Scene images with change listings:
--------------------------------------------------
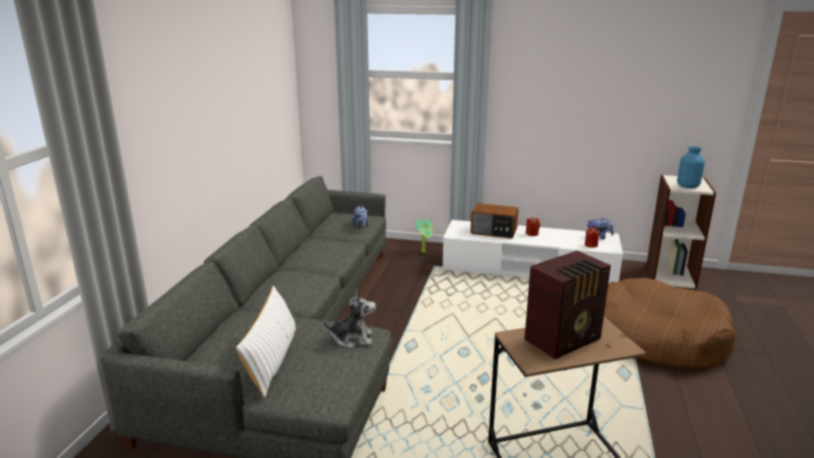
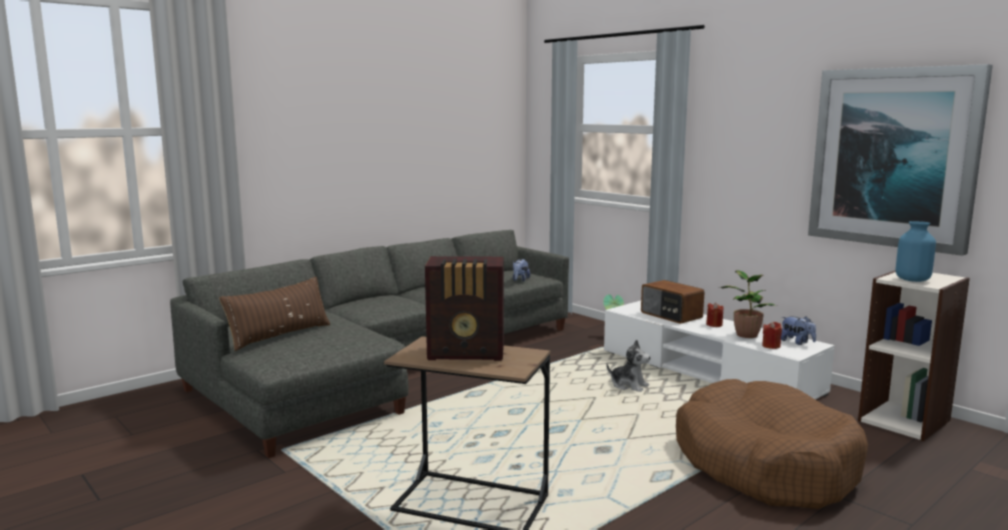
camera: 35 degrees right, 10 degrees down
(272, 360) = (280, 335): white pillow -> brown pillow
(352, 339) = (360, 340): plush toy -> plush toy (629, 386)
(562, 238) = (745, 334): none -> potted plant
(654, 98) = (894, 157): none -> picture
--------------------------------------------------
** Task goal **
If the data includes images, skip them and copy every line exactly.

** The completed task **
camera: 35 degrees right, 10 degrees down
(272, 360) = (280, 335): white pillow -> brown pillow
(352, 339) = (360, 340): plush toy -> plush toy (629, 386)
(562, 238) = (745, 334): none -> potted plant
(654, 98) = (894, 157): none -> picture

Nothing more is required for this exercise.